A change from citywide to district elections for City Council seats paved the way for Detroit to get its first Hispanic council member, Raquel Castañeda-López, 32, according to the Detroit Free Press.
District 6, which Castañeda-López represents, more than 41,000 district residents who are Latino, about the same number are African-American, and just under 20,000 are white, the newspaper reported.
Clearly, she could not have won on Hispanic votes alone. Though she did best among Latino voters, she got strong support from other ethnic groups to defeat Isaac Robinson for the District 6 seat.
“Anyone who tried to run on race and ethnicity, no way is going to win,” she said.
Castañeda-López grew up in southwest Detroit, the third of eight siblings. This was her first run for office, but she isn't exactly a political novice.
In 2008, she ran Rashida Tlaib’s successful 2008 campaign for the state legislature and has a long history of grassroots organizing.
Castañeda-López relied on old-fashioned, door-to-door campaigning. The newspaper described her campaign headquarters as a “modest, standalone building on West Vernor Highway with faded signs for the Mexicantown Community Development Corp.” that had “handwritten grids with a checklist of tasks for each of the district’s voting precincts were taped to the walls.”
According to the Free Press, Castañeda-López carried four precincts in which blacks make up 90 percent of the residents.
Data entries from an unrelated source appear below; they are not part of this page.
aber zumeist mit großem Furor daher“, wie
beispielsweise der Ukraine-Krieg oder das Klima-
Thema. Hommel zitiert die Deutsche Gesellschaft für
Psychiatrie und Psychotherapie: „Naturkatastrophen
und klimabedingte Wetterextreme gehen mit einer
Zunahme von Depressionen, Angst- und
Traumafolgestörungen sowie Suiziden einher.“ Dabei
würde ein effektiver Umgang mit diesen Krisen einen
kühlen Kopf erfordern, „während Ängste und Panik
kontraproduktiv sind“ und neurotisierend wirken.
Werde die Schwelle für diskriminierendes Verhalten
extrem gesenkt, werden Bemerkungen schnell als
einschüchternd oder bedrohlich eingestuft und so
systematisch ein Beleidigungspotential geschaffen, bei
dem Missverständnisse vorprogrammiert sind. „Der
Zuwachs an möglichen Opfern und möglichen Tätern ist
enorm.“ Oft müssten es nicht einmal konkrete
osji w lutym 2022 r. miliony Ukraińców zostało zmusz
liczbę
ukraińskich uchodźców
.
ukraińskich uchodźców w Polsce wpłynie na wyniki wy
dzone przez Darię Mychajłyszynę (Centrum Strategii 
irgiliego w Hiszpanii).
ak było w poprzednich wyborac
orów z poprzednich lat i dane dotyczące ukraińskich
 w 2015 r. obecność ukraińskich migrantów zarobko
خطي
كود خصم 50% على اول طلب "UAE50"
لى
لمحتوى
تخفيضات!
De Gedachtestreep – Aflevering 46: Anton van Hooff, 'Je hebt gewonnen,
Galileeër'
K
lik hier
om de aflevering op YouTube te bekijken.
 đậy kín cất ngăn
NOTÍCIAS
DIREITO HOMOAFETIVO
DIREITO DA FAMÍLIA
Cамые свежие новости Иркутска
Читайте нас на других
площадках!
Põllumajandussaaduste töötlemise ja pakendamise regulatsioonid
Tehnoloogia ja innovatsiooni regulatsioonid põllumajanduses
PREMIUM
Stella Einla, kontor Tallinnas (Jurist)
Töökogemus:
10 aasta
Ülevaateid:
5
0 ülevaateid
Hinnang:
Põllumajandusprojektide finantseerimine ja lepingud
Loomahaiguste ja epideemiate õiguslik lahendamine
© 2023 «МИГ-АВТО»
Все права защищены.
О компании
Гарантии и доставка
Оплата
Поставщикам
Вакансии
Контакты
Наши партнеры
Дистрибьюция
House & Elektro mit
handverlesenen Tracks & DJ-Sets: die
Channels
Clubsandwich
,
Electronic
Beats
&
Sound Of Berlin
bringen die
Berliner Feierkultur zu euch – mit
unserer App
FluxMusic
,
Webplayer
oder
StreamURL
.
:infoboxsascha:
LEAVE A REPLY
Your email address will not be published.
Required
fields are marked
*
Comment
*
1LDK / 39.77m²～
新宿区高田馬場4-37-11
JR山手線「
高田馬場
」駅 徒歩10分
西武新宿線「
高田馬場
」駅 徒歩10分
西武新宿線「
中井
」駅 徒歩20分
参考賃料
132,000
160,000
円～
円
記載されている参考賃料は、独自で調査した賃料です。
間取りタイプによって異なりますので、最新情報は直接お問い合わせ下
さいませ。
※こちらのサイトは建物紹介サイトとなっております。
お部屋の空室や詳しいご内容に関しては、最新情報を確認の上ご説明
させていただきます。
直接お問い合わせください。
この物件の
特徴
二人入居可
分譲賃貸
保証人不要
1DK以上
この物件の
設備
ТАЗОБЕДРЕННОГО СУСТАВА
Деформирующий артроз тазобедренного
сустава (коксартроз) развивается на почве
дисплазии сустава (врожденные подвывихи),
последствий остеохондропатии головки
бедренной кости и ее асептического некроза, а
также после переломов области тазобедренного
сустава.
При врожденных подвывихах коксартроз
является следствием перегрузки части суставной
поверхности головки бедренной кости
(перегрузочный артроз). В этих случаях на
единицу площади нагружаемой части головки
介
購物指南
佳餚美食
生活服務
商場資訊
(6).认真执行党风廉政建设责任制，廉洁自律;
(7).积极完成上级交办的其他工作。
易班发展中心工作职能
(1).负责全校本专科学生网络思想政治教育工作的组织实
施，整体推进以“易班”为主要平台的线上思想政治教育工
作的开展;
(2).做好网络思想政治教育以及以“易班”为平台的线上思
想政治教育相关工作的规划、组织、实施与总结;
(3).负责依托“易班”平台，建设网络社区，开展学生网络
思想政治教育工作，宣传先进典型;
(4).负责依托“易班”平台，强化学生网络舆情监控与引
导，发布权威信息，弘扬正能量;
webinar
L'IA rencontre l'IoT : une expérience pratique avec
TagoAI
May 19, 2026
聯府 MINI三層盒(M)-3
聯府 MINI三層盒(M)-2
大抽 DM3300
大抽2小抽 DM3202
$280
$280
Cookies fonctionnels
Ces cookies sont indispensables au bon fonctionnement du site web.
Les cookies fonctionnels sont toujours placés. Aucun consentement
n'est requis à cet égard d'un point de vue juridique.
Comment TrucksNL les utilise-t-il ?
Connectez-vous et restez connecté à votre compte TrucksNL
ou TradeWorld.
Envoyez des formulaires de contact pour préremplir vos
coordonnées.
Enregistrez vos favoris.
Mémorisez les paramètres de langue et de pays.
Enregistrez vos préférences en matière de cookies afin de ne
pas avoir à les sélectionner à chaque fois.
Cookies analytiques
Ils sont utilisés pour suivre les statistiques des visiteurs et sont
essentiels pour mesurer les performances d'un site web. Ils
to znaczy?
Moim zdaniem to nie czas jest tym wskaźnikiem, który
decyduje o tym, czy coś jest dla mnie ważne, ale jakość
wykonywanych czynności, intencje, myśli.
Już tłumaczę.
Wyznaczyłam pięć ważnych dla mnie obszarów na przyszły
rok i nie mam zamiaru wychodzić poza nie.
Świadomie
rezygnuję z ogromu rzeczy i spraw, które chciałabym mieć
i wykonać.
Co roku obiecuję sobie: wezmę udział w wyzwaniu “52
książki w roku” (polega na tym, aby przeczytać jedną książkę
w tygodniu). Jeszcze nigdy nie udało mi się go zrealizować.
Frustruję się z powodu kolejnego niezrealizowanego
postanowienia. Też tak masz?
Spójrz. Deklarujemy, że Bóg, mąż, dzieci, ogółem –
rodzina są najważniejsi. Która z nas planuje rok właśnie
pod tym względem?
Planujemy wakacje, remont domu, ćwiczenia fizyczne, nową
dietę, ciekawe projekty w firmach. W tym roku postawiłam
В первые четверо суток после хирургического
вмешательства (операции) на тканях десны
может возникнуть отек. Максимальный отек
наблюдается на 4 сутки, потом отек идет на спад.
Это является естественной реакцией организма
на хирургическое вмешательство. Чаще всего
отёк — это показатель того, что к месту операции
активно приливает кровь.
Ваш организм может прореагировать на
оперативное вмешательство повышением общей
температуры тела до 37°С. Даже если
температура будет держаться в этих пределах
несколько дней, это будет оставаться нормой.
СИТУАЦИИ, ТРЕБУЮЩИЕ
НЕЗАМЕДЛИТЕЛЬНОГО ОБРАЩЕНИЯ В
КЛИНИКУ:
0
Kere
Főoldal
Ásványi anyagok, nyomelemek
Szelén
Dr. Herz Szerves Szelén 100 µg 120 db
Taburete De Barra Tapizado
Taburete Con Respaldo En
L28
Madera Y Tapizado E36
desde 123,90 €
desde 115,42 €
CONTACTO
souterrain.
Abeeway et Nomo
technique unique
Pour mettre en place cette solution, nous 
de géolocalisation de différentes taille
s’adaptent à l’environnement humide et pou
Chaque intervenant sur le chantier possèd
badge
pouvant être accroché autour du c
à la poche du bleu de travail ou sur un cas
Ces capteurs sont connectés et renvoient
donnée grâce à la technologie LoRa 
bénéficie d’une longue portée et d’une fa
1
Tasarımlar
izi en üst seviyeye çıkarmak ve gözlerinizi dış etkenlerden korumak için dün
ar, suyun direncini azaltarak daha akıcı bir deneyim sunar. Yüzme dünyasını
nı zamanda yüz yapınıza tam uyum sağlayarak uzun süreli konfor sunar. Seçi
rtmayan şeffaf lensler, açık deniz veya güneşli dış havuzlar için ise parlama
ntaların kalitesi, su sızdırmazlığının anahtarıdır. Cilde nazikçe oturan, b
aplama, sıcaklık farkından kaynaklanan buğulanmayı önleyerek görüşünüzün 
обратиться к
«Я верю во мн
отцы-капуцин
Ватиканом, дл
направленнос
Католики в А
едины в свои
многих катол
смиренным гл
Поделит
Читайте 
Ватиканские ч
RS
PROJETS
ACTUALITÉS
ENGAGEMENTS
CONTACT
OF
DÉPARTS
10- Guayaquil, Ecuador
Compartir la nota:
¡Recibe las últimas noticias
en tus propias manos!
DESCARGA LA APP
Castañeda-López said she intends to serve all communities in her district. “Yes, I’m bilingual. Yes, I’m Latina. Those are definitely strengths.” But, she has said. “that’s not going to make me a successful councilperson.”
Former Councilwoman Sheila Cockrel said the diversity of the district will be both an opportunity and a challenge for Castañeda-López. “She’s going to have a big job,” Cockrel told the newspaper. “She’ll be responsible for a varied constituency, from downtown high-rises ... to Mexicantown.”